**ASSIGNMENT**
Take the lines below from the first through the one that contains "<source>WMSAdvancedMigration</source>" and copy them exactly.

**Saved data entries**

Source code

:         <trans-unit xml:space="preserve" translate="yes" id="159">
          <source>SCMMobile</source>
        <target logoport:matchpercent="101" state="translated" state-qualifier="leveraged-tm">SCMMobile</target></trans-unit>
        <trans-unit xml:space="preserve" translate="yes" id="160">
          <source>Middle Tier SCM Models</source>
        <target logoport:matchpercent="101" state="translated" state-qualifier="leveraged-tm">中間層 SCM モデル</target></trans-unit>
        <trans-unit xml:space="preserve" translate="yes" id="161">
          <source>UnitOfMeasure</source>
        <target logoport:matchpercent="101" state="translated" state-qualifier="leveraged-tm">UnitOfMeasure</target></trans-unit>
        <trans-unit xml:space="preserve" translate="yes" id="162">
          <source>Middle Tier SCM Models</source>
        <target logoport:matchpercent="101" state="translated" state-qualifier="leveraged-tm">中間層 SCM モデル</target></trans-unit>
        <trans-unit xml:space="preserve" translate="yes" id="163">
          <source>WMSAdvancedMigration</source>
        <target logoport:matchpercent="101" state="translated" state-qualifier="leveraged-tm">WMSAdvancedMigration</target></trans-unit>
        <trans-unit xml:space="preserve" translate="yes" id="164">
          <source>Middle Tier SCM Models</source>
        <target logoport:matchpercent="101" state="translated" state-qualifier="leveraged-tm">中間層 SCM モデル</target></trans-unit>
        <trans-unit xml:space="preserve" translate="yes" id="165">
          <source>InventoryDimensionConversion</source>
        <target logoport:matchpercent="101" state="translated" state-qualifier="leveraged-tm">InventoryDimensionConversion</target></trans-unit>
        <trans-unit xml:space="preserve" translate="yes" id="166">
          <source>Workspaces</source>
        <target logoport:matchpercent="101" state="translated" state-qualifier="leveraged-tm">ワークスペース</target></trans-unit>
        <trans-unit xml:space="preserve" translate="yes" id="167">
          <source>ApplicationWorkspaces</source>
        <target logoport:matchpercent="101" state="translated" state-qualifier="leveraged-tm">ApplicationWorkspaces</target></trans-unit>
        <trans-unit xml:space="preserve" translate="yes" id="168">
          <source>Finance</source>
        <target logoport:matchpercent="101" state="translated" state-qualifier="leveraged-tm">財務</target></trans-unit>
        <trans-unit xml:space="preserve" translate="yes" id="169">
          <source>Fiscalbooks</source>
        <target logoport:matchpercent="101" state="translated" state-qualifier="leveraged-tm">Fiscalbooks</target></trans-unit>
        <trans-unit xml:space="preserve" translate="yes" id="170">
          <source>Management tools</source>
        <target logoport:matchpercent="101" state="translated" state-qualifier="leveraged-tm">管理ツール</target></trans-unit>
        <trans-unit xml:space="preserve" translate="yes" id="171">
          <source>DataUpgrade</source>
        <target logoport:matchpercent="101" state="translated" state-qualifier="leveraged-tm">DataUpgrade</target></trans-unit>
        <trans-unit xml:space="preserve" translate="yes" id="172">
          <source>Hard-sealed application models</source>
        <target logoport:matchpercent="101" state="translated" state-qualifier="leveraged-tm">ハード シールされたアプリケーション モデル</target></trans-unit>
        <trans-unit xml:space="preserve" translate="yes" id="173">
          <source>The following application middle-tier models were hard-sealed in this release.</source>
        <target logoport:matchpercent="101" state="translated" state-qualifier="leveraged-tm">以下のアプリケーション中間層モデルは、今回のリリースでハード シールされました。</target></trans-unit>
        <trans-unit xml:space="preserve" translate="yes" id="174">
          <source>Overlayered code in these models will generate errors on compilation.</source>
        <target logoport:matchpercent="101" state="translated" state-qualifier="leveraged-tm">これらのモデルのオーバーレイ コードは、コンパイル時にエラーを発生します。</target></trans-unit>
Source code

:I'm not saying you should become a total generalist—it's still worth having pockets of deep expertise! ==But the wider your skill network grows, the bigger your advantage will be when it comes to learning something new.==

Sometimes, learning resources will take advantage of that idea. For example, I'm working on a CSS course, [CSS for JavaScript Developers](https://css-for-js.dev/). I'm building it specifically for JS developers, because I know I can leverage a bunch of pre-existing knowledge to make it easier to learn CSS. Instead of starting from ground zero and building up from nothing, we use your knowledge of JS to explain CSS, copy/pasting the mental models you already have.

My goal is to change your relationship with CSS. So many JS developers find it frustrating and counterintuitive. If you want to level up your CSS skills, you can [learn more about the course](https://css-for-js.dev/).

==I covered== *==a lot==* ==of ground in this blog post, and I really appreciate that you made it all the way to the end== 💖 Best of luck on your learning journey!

**TASK OUTPUT**
Source code

:         <trans-unit xml:space="preserve" translate="yes" id="159">
          <source>SCMMobile</source>
        <target logoport:matchpercent="101" state="translated" state-qualifier="leveraged-tm">SCMMobile</target></trans-unit>
        <trans-unit xml:space="preserve" translate="yes" id="160">
          <source>Middle Tier SCM Models</source>
        <target logoport:matchpercent="101" state="translated" state-qualifier="leveraged-tm">中間層 SCM モデル</target></trans-unit>
        <trans-unit xml:space="preserve" translate="yes" id="161">
          <source>UnitOfMeasure</source>
        <target logoport:matchpercent="101" state="translated" state-qualifier="leveraged-tm">UnitOfMeasure</target></trans-unit>
        <trans-unit xml:space="preserve" translate="yes" id="162">
          <source>Middle Tier SCM Models</source>
        <target logoport:matchpercent="101" state="translated" state-qualifier="leveraged-tm">中間層 SCM モデル</target></trans-unit>
        <trans-unit xml:space="preserve" translate="yes" id="163">
          <source>WMSAdvancedMigration</source>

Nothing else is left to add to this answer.